> [DATA IN THIS EXERCISE]
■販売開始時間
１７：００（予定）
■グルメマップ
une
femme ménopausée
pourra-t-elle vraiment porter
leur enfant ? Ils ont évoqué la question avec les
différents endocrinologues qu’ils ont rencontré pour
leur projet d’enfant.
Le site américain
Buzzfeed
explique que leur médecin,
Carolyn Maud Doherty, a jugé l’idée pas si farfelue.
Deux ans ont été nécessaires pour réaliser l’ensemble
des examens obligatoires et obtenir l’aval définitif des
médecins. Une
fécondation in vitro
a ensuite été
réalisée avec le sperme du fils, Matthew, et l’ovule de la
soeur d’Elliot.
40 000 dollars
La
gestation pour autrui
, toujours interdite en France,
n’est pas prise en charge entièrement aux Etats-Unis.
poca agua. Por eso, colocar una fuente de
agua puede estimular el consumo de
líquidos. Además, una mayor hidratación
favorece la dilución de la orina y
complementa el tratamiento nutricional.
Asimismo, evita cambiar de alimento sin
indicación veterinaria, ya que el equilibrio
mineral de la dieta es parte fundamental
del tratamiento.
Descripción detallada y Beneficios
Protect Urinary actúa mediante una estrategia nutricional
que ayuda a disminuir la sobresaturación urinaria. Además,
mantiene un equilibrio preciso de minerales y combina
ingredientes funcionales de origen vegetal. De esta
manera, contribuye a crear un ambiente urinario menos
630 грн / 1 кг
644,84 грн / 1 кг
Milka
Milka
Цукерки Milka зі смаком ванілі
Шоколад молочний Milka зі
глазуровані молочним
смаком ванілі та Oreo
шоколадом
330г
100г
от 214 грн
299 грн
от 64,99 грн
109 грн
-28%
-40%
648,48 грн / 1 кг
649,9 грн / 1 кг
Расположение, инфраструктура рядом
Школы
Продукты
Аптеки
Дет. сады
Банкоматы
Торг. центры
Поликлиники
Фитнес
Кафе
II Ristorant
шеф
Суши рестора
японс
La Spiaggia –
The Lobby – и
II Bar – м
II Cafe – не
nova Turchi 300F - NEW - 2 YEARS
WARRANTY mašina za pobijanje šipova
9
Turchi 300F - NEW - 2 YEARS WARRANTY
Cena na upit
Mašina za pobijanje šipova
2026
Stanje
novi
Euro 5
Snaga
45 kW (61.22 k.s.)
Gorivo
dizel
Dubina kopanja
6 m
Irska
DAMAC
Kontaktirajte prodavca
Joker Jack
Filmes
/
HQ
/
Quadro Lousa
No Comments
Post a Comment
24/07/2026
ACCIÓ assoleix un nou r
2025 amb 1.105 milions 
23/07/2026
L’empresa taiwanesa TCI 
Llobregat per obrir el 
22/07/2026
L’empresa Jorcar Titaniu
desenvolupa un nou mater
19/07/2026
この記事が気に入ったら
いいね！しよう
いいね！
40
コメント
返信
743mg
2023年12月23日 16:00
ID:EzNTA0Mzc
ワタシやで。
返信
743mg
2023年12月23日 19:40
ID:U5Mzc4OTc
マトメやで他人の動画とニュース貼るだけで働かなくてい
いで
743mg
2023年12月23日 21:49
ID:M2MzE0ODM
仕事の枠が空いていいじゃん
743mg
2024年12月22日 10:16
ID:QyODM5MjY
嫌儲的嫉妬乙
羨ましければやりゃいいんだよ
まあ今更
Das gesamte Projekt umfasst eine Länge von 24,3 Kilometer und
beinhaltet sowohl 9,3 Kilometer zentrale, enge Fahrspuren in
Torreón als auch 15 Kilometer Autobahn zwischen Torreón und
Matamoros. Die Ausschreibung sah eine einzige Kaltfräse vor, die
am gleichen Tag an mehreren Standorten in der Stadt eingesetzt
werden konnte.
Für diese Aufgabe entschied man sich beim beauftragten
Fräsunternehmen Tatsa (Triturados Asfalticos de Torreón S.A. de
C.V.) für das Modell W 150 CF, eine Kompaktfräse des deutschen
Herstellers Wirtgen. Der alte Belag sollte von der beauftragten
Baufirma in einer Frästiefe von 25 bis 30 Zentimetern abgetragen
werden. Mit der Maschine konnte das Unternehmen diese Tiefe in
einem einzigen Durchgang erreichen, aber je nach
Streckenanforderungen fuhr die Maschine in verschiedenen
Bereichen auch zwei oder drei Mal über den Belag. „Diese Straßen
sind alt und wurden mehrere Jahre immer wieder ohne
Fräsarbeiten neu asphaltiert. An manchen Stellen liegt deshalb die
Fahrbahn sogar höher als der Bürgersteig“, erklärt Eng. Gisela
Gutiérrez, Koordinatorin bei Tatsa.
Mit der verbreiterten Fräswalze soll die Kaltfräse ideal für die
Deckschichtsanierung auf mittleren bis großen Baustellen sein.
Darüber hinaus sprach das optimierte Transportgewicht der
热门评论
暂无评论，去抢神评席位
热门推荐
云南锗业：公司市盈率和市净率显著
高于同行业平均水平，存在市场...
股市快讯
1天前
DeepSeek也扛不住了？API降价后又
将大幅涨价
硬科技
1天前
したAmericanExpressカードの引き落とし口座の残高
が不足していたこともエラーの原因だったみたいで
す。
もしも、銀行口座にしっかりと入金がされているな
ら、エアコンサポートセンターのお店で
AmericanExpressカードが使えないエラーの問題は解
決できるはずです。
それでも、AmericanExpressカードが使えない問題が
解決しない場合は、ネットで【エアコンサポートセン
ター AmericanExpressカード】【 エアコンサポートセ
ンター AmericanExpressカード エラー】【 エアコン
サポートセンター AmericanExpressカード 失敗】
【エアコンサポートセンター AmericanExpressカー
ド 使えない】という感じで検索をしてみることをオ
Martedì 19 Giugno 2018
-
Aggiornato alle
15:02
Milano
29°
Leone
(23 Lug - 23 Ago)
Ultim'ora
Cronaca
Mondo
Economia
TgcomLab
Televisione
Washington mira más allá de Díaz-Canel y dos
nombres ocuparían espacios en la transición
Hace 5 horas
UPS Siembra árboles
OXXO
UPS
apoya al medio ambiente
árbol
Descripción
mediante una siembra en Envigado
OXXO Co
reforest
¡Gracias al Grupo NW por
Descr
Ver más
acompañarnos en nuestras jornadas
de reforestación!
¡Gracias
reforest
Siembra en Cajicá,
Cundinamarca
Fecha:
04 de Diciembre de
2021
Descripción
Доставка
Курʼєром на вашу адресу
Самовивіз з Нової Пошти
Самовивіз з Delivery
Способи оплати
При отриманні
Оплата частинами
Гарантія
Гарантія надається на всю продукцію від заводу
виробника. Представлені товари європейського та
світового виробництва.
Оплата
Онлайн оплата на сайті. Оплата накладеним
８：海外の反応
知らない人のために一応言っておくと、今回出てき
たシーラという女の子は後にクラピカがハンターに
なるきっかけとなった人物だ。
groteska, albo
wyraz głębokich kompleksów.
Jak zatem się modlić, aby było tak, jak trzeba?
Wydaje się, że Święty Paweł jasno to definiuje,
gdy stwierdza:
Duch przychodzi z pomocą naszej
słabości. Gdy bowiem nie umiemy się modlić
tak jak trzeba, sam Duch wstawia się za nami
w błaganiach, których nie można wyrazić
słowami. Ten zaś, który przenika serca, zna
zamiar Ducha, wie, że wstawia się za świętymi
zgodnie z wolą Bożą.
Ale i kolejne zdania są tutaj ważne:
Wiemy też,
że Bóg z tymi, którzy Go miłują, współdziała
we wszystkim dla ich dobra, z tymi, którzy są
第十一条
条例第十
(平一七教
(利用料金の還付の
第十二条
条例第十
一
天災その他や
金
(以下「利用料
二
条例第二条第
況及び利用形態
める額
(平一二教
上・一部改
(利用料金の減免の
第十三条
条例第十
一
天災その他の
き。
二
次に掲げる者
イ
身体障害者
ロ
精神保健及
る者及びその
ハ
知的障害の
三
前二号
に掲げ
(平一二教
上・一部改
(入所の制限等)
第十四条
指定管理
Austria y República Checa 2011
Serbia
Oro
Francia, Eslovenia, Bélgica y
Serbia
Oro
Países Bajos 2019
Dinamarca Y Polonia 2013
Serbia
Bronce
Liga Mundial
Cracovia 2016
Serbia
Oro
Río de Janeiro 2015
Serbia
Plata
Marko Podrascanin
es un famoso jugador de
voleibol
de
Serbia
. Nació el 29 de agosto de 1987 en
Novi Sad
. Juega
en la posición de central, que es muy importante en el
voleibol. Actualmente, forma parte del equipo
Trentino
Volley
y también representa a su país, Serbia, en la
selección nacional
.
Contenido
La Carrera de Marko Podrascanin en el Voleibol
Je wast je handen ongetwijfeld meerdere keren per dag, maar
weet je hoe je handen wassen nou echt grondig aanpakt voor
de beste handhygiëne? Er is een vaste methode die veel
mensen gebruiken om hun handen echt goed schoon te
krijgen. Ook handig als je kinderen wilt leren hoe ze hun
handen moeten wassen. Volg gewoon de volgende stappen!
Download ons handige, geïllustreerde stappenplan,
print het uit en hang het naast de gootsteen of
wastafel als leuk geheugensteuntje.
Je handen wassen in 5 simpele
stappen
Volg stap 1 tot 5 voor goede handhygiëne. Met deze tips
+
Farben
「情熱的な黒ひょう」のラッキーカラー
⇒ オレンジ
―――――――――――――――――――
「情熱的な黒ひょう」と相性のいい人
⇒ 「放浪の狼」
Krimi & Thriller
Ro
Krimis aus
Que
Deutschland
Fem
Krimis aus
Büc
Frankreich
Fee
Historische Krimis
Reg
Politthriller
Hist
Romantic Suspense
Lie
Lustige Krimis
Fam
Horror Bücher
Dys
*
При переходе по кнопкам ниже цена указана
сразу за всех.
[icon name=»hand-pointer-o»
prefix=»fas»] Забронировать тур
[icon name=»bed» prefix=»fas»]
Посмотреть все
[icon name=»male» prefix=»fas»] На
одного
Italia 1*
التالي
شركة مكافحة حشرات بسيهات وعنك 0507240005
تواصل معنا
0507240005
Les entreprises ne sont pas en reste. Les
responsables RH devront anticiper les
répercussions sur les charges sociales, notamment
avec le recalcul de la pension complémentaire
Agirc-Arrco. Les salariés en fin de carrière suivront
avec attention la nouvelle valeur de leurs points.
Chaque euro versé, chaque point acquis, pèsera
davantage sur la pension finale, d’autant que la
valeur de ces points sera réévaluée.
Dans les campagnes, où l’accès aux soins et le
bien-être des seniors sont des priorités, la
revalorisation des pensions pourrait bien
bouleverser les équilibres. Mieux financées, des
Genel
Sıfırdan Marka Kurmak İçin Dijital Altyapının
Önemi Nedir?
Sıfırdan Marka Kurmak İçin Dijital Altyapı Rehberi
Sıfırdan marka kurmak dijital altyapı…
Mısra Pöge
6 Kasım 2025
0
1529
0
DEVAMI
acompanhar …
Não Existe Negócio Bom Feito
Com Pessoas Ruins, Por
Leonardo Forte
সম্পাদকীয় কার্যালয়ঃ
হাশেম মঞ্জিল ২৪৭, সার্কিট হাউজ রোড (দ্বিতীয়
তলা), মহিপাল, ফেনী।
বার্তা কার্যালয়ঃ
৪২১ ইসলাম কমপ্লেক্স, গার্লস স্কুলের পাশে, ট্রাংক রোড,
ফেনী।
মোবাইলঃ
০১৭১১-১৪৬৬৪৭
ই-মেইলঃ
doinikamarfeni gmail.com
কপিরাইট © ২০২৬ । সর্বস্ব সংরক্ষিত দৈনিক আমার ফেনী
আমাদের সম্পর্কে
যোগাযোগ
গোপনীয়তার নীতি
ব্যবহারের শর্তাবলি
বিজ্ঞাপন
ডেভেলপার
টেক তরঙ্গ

> [PROMPT] Your answer must be a single number: the count of lines above that contain the string "points".

> [EXERCISE SOLUTION] 2